Labo de parfumerie - galerie d'art olfactif
Grasse, France
avec Laurence Fanuel
C'est dans le laboratoire de L'Atelier de Rosa Rose à Grasse que se passe l'étape cruciale du projet : la recherche de matériaux et leur interaction avec les ingrédients parfumés de la future fresque.

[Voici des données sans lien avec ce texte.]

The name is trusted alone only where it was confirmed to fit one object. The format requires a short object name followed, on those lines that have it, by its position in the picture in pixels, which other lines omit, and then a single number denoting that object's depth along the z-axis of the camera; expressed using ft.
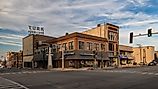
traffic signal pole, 49.41
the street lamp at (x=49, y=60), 112.82
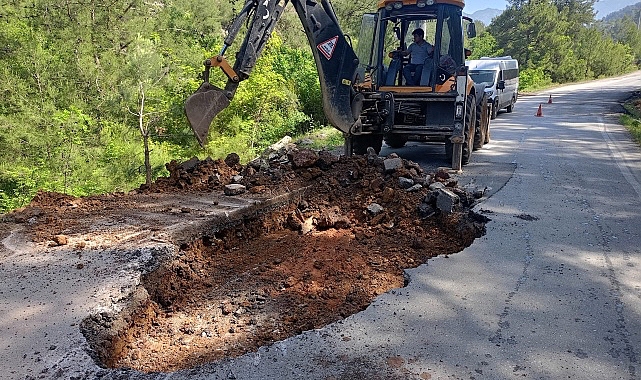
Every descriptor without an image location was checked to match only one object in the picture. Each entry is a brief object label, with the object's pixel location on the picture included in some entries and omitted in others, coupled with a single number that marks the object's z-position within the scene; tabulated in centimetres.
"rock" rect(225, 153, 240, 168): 819
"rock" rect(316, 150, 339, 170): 789
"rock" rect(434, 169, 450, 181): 757
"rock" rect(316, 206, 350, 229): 652
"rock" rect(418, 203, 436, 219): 629
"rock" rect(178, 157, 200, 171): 768
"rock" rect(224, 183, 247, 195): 688
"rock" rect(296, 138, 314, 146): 1330
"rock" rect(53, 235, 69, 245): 510
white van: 1777
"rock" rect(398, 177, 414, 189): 701
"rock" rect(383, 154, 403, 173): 742
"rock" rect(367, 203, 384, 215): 654
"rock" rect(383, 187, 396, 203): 679
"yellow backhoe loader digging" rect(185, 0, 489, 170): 768
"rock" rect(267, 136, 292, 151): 1263
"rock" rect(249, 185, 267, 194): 700
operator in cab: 927
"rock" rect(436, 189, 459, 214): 621
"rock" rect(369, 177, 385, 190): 714
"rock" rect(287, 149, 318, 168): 784
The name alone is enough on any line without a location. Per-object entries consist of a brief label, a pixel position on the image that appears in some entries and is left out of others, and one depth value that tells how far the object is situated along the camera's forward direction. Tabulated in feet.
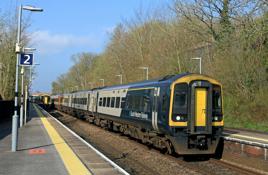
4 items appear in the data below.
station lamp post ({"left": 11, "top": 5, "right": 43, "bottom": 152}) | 47.37
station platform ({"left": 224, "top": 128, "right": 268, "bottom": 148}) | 62.16
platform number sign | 51.44
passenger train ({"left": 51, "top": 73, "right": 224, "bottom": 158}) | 47.65
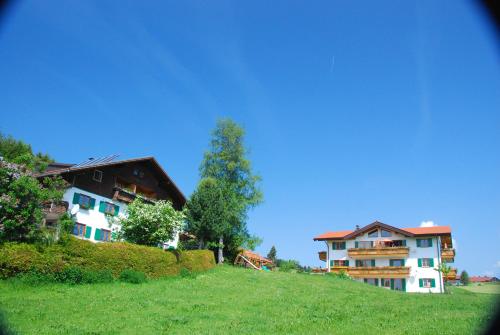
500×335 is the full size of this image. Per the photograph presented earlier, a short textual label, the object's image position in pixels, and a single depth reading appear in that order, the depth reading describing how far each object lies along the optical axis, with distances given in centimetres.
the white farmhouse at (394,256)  5653
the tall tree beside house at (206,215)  4472
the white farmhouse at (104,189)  3744
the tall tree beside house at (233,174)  4881
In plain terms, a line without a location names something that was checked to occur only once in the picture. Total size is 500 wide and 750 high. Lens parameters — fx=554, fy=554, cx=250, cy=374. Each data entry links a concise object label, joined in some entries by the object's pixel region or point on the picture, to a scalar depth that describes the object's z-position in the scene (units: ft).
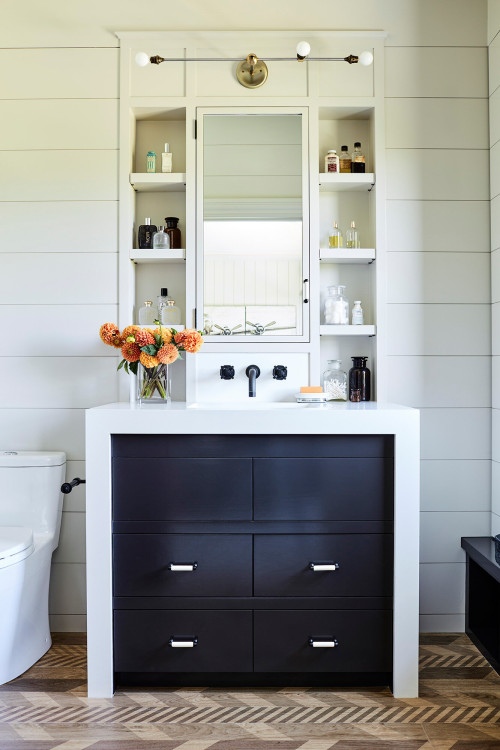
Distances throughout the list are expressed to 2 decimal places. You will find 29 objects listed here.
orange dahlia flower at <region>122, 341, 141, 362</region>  6.74
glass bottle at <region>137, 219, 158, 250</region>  7.47
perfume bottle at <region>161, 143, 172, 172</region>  7.49
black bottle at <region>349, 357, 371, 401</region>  7.39
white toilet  6.20
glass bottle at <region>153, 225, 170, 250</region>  7.46
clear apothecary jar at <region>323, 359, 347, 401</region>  7.47
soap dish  6.91
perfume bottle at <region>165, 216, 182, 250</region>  7.52
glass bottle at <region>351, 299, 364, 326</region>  7.43
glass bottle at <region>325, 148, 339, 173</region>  7.41
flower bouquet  6.67
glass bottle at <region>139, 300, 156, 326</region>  7.50
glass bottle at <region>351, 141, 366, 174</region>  7.45
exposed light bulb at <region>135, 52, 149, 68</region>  6.88
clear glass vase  7.00
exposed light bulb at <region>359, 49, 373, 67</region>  6.84
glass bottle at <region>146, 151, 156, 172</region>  7.49
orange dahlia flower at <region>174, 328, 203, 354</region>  6.70
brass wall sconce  7.09
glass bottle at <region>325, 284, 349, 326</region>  7.45
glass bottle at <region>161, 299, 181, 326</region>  7.48
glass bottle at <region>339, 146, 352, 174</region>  7.52
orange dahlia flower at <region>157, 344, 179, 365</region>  6.62
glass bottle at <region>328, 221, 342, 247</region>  7.52
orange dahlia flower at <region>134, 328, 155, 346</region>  6.67
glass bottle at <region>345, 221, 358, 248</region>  7.55
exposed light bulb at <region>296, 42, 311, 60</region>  6.59
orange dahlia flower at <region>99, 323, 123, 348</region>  6.93
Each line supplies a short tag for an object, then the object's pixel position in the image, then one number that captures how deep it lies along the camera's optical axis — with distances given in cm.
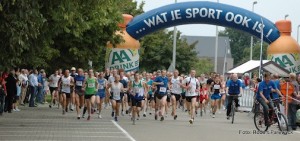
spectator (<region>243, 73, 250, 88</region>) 4414
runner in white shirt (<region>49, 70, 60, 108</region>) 3170
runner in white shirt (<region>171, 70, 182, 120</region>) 2642
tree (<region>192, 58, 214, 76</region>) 11031
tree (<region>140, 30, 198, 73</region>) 6838
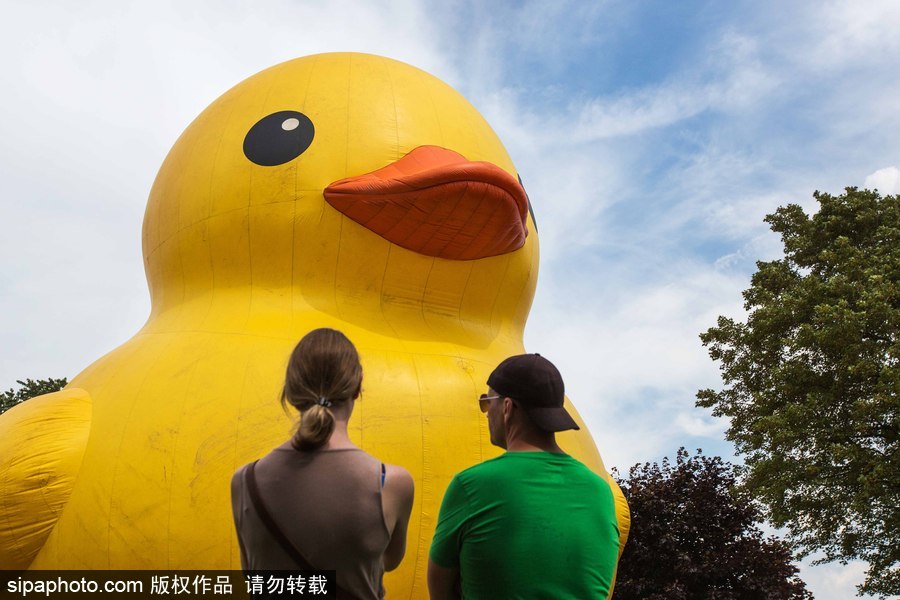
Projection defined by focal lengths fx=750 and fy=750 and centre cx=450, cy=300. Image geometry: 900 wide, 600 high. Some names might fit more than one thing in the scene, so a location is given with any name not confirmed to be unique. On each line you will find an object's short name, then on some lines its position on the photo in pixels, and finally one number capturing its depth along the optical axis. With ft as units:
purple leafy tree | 38.70
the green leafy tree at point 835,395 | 35.50
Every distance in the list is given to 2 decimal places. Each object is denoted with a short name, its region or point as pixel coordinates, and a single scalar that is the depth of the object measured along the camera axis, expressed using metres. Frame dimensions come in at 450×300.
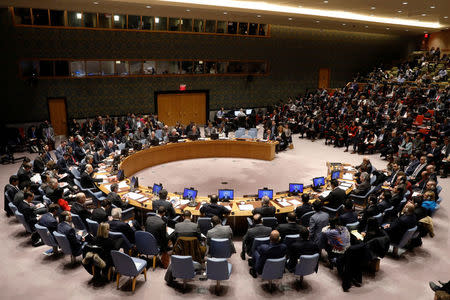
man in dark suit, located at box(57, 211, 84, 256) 6.07
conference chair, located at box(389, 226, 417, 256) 6.33
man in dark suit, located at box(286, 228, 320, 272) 5.59
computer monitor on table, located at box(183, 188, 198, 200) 7.72
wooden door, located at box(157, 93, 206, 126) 19.22
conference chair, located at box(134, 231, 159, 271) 5.88
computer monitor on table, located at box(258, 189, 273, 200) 7.82
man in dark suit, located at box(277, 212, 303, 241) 5.96
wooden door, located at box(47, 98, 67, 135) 16.41
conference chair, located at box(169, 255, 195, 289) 5.34
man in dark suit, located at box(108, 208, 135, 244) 5.89
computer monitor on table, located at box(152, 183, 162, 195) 8.00
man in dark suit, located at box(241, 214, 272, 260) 6.02
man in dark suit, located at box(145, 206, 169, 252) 6.03
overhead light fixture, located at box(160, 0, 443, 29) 13.67
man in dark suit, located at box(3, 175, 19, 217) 7.77
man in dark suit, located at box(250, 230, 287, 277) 5.34
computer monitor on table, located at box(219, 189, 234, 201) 7.79
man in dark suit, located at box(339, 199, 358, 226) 6.46
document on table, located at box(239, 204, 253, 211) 7.27
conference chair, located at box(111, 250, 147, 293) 5.32
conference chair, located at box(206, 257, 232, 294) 5.28
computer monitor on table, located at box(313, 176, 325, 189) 8.38
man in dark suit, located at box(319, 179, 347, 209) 7.50
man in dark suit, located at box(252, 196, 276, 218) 6.69
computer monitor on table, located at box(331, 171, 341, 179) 9.16
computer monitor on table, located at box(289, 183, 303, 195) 8.12
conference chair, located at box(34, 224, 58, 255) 6.22
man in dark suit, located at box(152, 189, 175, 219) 6.75
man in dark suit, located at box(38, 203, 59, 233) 6.45
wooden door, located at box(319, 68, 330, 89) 23.66
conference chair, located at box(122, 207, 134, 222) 7.23
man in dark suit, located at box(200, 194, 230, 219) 6.82
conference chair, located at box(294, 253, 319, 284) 5.46
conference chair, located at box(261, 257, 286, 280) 5.30
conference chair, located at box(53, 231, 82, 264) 5.93
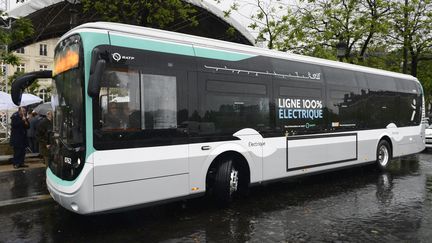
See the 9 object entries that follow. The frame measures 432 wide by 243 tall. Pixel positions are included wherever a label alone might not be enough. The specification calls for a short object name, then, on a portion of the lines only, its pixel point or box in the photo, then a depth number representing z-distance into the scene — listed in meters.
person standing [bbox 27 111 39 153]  14.53
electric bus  5.44
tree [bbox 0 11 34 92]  12.45
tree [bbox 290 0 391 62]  19.08
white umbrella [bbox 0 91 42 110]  14.51
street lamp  15.94
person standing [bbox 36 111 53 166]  12.06
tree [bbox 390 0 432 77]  20.00
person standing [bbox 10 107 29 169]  11.61
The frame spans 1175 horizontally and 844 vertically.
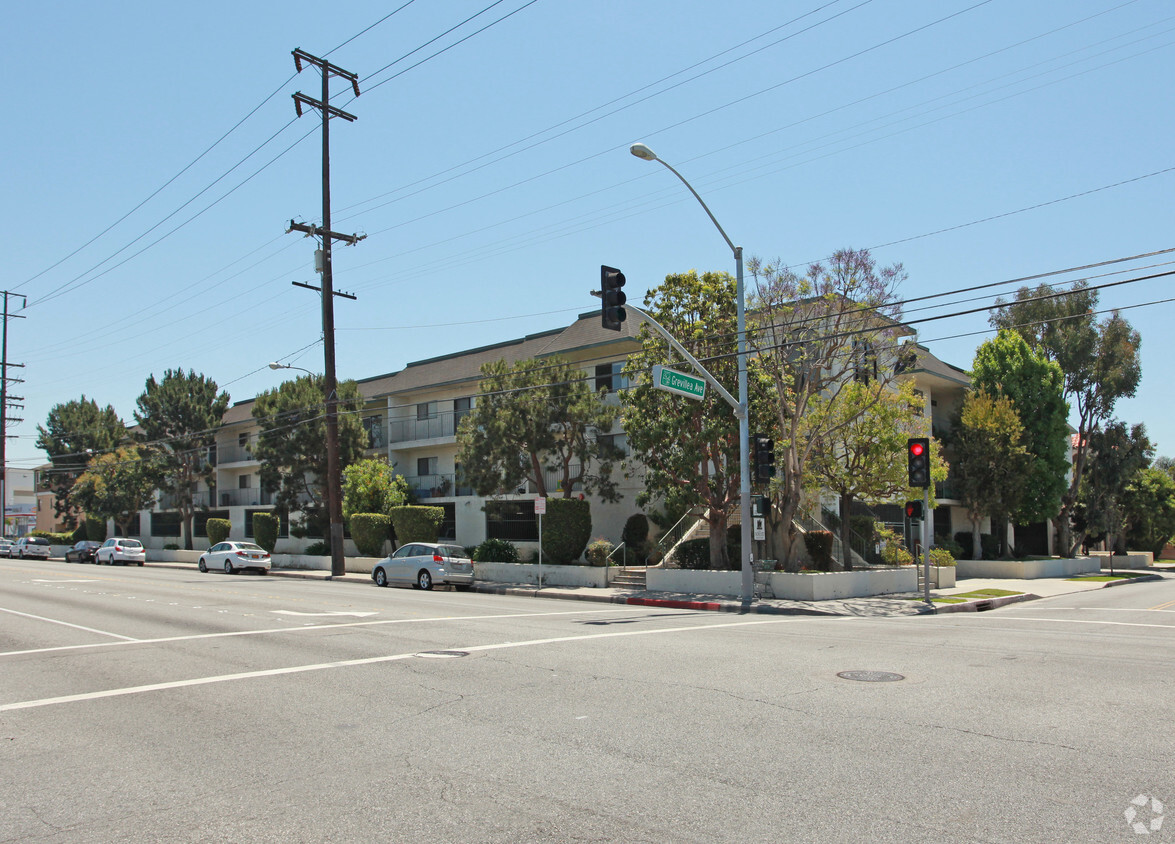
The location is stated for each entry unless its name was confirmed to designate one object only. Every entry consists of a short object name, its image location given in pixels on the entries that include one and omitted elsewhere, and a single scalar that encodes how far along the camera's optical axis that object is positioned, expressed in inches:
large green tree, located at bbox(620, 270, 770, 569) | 952.9
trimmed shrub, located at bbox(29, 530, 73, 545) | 2559.1
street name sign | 770.2
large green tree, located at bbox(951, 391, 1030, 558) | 1425.9
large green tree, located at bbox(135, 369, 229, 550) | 1973.4
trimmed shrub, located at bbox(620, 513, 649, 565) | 1183.6
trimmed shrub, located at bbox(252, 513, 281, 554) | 1782.7
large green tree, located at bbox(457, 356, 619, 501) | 1099.3
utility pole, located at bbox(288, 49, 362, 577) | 1301.7
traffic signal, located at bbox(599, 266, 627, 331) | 624.7
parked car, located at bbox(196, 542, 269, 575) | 1501.0
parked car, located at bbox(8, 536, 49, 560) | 2142.0
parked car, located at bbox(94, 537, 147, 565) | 1847.9
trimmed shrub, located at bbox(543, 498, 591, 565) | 1123.9
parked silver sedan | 1046.4
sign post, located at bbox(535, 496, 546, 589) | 987.8
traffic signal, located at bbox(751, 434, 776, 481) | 824.9
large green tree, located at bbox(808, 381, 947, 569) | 935.7
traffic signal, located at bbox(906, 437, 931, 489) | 823.7
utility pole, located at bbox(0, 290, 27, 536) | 2416.3
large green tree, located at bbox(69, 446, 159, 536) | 2007.9
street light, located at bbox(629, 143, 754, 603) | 826.2
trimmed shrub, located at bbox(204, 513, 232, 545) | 2010.3
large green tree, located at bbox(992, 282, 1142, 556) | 1572.3
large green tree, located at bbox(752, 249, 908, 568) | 919.7
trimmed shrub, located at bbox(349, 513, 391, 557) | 1454.2
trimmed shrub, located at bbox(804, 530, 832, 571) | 1059.9
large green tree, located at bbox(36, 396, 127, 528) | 2456.9
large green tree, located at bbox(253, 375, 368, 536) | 1560.0
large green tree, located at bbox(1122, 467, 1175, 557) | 2001.7
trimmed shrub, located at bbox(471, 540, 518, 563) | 1169.4
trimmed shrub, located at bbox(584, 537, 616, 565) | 1063.6
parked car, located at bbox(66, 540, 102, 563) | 1988.2
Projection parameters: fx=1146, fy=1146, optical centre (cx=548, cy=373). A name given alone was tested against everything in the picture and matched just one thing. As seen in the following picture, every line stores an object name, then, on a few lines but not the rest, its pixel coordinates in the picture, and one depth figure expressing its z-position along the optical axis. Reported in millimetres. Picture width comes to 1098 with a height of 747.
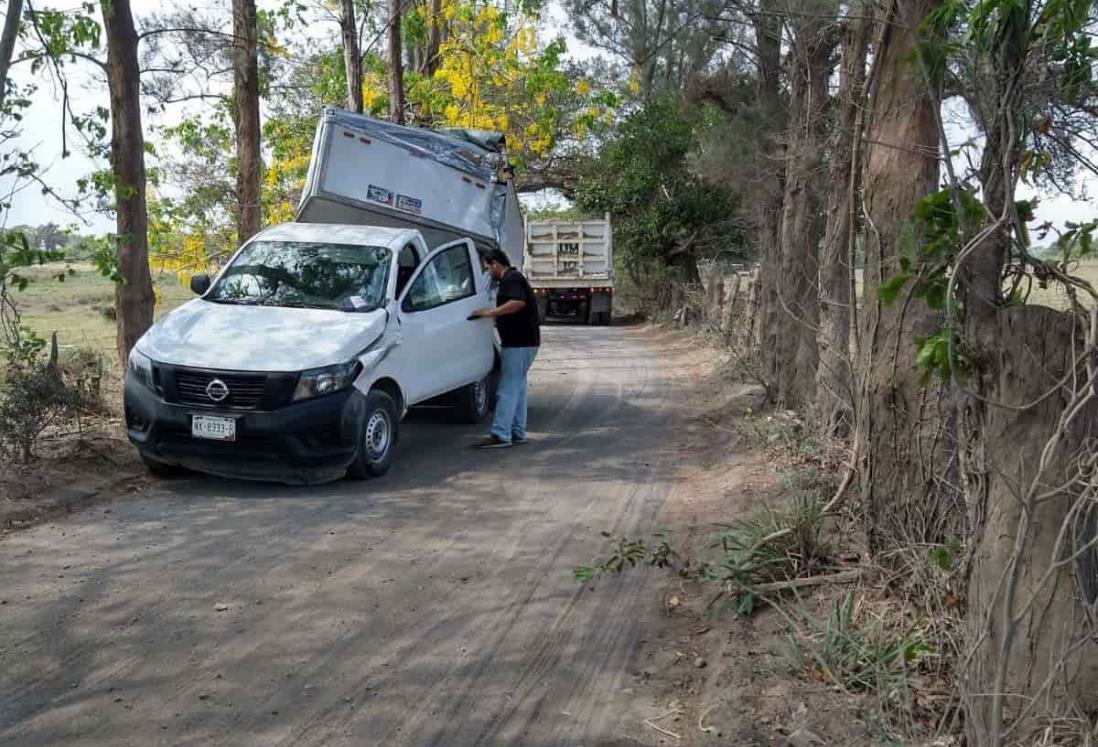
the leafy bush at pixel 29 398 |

Grasse est connue pour être la ville des parfums et dans les rues, tout conduit à s'enivrer. Là, dans son ventre, une pièce en entre-sol, d'où l'on voit courir les pieds des passants dans la ruelle au-dessus, là se trouve le labo. Au centre, un îlot remplit de livres, de boîtes et de tiroirs, sur la gauche, un évier surplombé par des étagères et sur la droite, un nombre incalculable de fioles remplissent l'espace, des balances à pesée ultra précise, des cires, des solutions. Des petits spots à led éclairent l'atmosphère rose du labo. Lumière chaude pour s'y sentir bien, une lumière froide aussi pour la précision du geste. Il y fait plus frais qu'ailleurs et quand on y descend les odeurs se mélangent, puis dès que l'on trouve un flacon à portée de main, on le porte à son nez avec curiosité et gloutonnerie jusqu'à s'en saturer les sens !
© Caroline Bouissou
"Mon laboratoire est un vrai espace de recherche et de création mélangés. La pièce maîtresse est avant-tout l'orgue à parfums et tous ses flacons, ses fioles remplies d'essences et de molécules. Chaque contenant est une note de l'orgue, une matière odorante vouée à être mélangée à d'autres. Plus de 800 ingrédients attendent ici de trouver leur place dans une nouvelle formule, une inspiration unique, une respiration odorisée. C'est ici que s'élaborent les parfums."
© Caroline Bouissou
"Dans ce laboratoire, se côtoient des projets multiples et variés, entre art et science. En tant qu'habitante du lieu, mon nez ne fait plus trop attention au brouhaha olfactif ambiant. C'est quand une odeur perdure, flottant dans l'air, qu'elle capte alors mon attention. Ce sera par exemple celle du frigo, un mélange indescriptible des odeurs les plus puissantes et rebutantes, surtout si on a ouvert le pot de pyrazines qui rappellent l'odeur du riz cuit, ou celle du dernier parfum pesé, surtout s'il est chargé de notes boisées ambrées sèches, mélangée à toutes les odeurs des projets en court. On retrouvera ainsi, planant sournoisement dans son coin, l'odeur âpre des mégots de cigarettes tout juste reproduite scientifiquement, avec un "goût lourd" de cendre froide et de vieille frite mélangées, mais aussi "la sorcière qui sent mauvais" tout juste sortie de son placard moisi pour conte olfactif du Tir et la Lyre, ou encore une jolie note cuirée issue des plus beaux savoir-faire de la parfumerie historique (il faut bien faire ses gammes et étudier les façons de faire des anciens- respect!). L'odeur du labo change donc au gré des inspirations et des respirations, c'est ainsi que vit le laboratoire de parfumerie, et au milieu, sans jugement du bon ou du mauvais, je cherche l'odeur qui entrera en résonance olfactive avec le projet en cours. C'est alors que je monte au rez-de-chaussée, où dans l'espace vente de l'atelier, je teste la dernières fragrance afin de la sortir du magma et de l'évaluer dans un air vierge. L'odeur prend l'espace, seule cette fois, c'est une fragrance assez naturelle, verte, aromatique et boisée, dont je tente de capturer le paysage qu'elle dessine pour mes clients."